As you have correctly surmised, the current through that pull-up resistor is effectively wasted power in the resistor, and you are right to raise this question.
The answer is mostly about what the comparator output is connected to. One consideration is output transistion speed, which will depend on the capacitance (or inductance) that the output is driving. For example, perhaps the comparator is driving a MOSFET gate, which has inherent capacitance modelled on the right here:
simulate this circuit – Schematic created using CircuitLab
The internal open-collector transistor of the comparator is able to pull its output down to 0V very quickly, but for the output to transition from low to high state, you are relying on R to source all current needed to charge C. Obviously, the lower R is, the more quickly the output can slew to a high voltage. In this scenario, if switching speed is of little concern, you can make R very high (see below for an upper limit), wasting less power.
Another factor to consider is resitive loading of the output.

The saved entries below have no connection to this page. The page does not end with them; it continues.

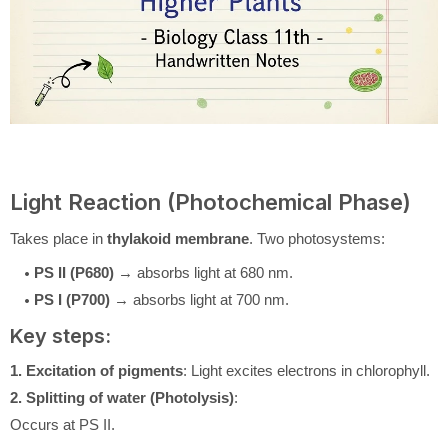
Light Reaction (Photochemical Phase)
Takes place in
thylakoid membrane
. Two photosystems:
PS II (P680)
→ absorbs light at 680 nm.
PS I (P700)
→ absorbs light at 700 nm.
Key steps:
1. Excitation of pigments
: Light excites electrons in chlorophyll.
2. Splitting of water (Photolysis)
:
Occurs at PS II.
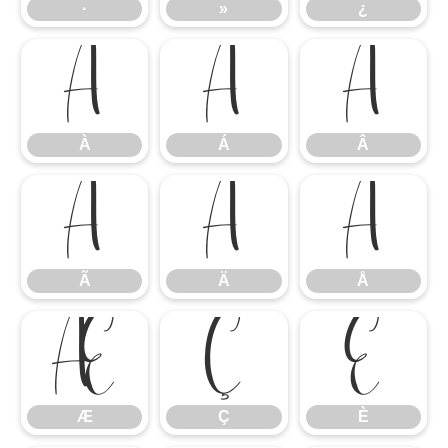
·
»
¿
À
Á
Â
À
Á
Â
Ã
Ä
Å
Ã
Ä
Å
Æ
Ç
È
Æ
Ç
È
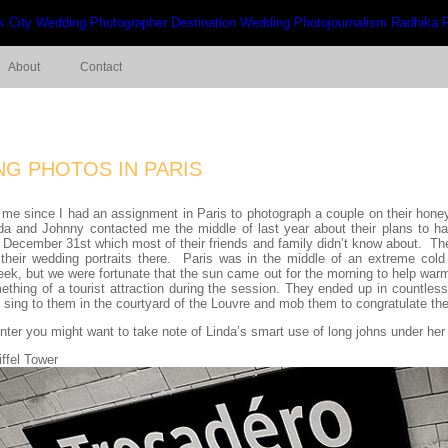
About
Contact
G PHOTOS IN PARIS
 for me since I had an assignment in Paris to photograph a couple on their 
da and Johnny contacted me the middle of last year about their plans to h
December 31st which most of their friends and family didn’t know about. The
heir wedding portraits there. Paris was in the middle of an extreme cold
eek, but we were fortunate that the sun came out for the morning to help war
hing of a tourist attraction during the session. They ended up in countless 
p sing to them in the courtyard of the Louvre and mob them to congratulate th
winter you might want to take note of Linda’s smart use of long johns under he
ffel Tower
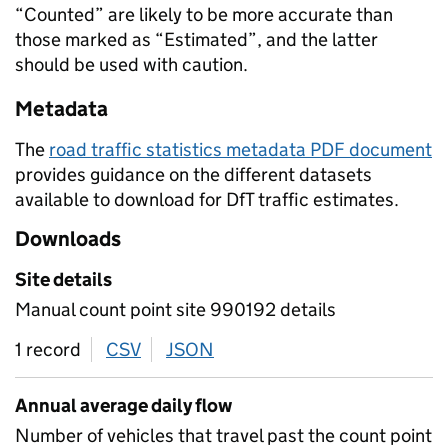
“Counted” are likely to be more accurate than
those marked as “Estimated”, and the latter
should be used with caution.
Metadata
The
road traffic statistics metadata PDF document
provides guidance on the different datasets
available to download for DfT traffic estimates.
Downloads
Site details
Manual count point site 990192 details
1 record
CSV
download
JSON
download
Annual average daily flow
Number of vehicles that travel past the count point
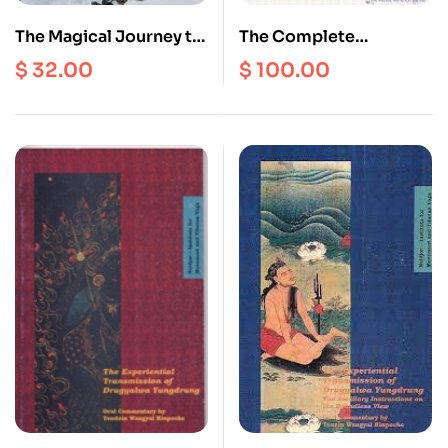
The Magical Journey to
The Complete
the Path to
Collection of Statues of
$
32.00
$
100.00
Enlightenment
Buddhas and
Bodhisattvas of the
Yungdrung Bon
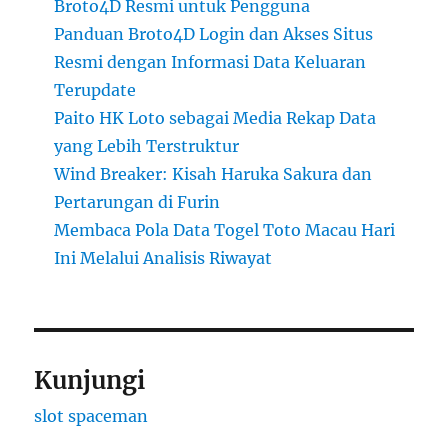
Broto4D Resmi untuk Pengguna
Panduan Broto4D Login dan Akses Situs
Resmi dengan Informasi Data Keluaran
Terupdate
Paito HK Loto sebagai Media Rekap Data
yang Lebih Terstruktur
Wind Breaker: Kisah Haruka Sakura dan
Pertarungan di Furin
Membaca Pola Data Togel Toto Macau Hari
Ini Melalui Analisis Riwayat
Kunjungi
slot spaceman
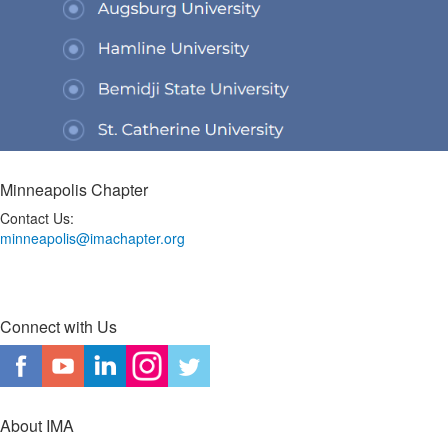
Minneapolis Chapter
Contact Us:
minneapolis@imachapter.org
Connect with Us
About IMA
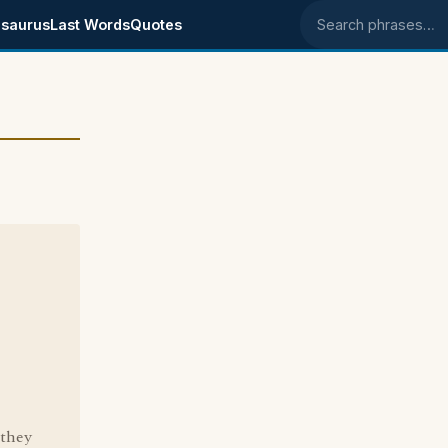
saurus
Last Words
Quotes
Search phrases
 they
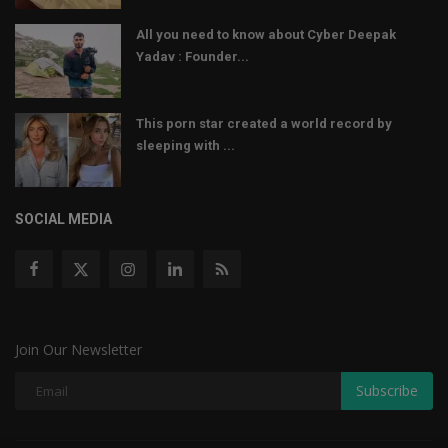
All you need to know about Cyber Deepak
Yadav : Founder...
This porn star created a world record by
sleeping with ...
SOCIAL MEDIA
Join Our Newsletter
Subscribe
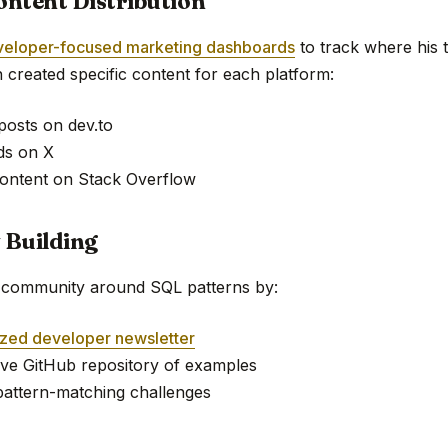
ontent Distribution
veloper-focused marketing dashboards
to track where his 
 created specific content for each platform:
 posts on dev.to
ds on X
ontent on Stack Overflow
 Building
d community around SQL patterns by:
ized developer newsletter
tive GitHub repository of examples
pattern-matching challenges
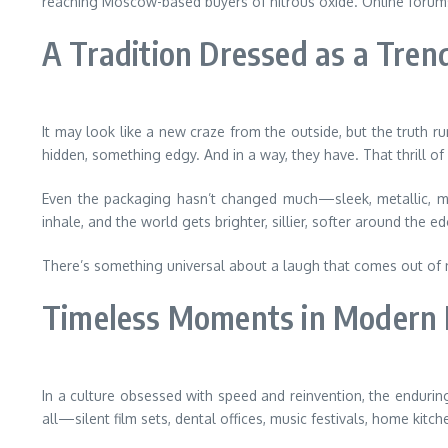
reaching Moscow-based buyers of nitrous oxide. Online forums, p
A Tradition Dressed as a Tren
It may look like a new craze from the outside, but the truth r
hidden, something edgy. And in a way, they have. That thrill o
Even the packaging hasn’t changed much—sleek, metallic, mini
inhale, and the world gets brighter, sillier, softer around the e
There’s something universal about a laugh that comes out of nowhe
Timeless Moments in Modern 
In a culture obsessed with speed and reinvention, the enduring 
all—silent film sets, dental offices, music festivals, home kitch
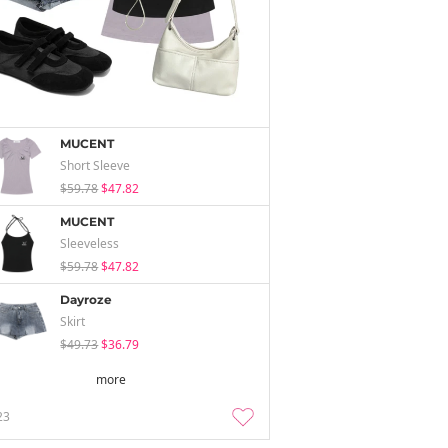
MUCENT
Short Sleeve
$59.78
$47.82
MUCENT
Sleeveless
$59.78
$47.82
Dayroze
Skirt
$49.73
$36.79
more
23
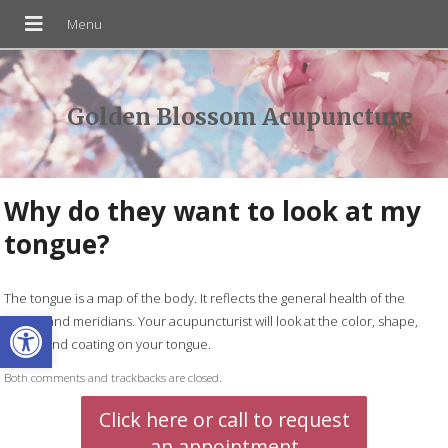
Golden Blossom Acupuncture
Why do they want to look at my
tongue?
The tongue is a map of the body. It reflects the general health of the
Open toolbar
organs and meridians. Your acupuncturist will look at the color, shape,
cracks and coating on your tongue.
Both comments and trackbacks are closed.
Click here or call to request
an appointment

You must treat the pull-up resistor as you would in any situation where it forms part of a larger system of impedances. For instance, to implement input hysteresis (to form a schmitt trigger), you need to provide positive feedback from output to input, like this:
simulate this circuit
I used R1 and R2 to derive a switching "threshold" potential of about half of \$V_{CC}\$ at node X. Resistor R4 is allowing this threshold to be slightly modulated by the comparator output. This is no problem when the comparator output is low, because the output transistor can sink a lot of current, and drag the output all the way to 0V, but when the output is high, R3 forms a potential divider with R4, between \$V_{CC}\$ and whatever potential point X settles at. This means that the output voltage will always be less than the full \$V_{CC}\$.
The amount by which the output falls short of the full power supply potential might be problematic in some instances. In this example, the output is supposed to switch off the P-channel MOSFET when high. That output might not be quite high enough to do the job!
So the question now is "what range of values can I use for a pull-up resistor at the output of an LM393?"
The lower limit is defined by the maximum collector current that the comparator's output transistor is able to sink, which comes directly from the datasheet. On page 6 we have this information:
As you can see under "Output Sink Current", maximum collector current is typically 16mA, but if you are really unlucky that could be as low as 6mA. For a bullet-proof design, you should aim for a resistance that will pass at most 6mA when the output is low. For a power supply of 12V, that resistance would be at least:
$$ R = \frac{V}{I} = \frac{12V}{6mA} = 2k\Omega $$
The entry "Output Leakage Current" tells you that when the output is high, at +5V, the transistor can still pass 0.1nA of current. That's negligible in most cases. If you want to drop less than 100mV across the pull-up resistor, then use Ohm's law to find the maximum permissible resistance:
$$ R = \frac{V}{I} = \frac{0.1V}{0.1nA} = 1G\Omega $$
Clearly that is impractically large, and you'll never use a resistor any where near that. However, the situation worsens as the output voltage increases. On page 7 of the datasheet there's an entry for "Output Leakage Current" when the output is +30V:
That current is 1μA. To keep the voltage drop across the pull-up resistor under 100mV, you use at most this resistance:
$$ R = \frac{0.1V}{1\mu A} = 100k\Omega $$
The only other thing I can think of to mention, is that higher resistances are more noisy (probably not a concern for digitial comparator outputs), and more susceptible to interference due to inductive, capacitive or electromagnetic pickup. That's too big a topic for this answer, but the usual approach is to prefer smaller resistances over large.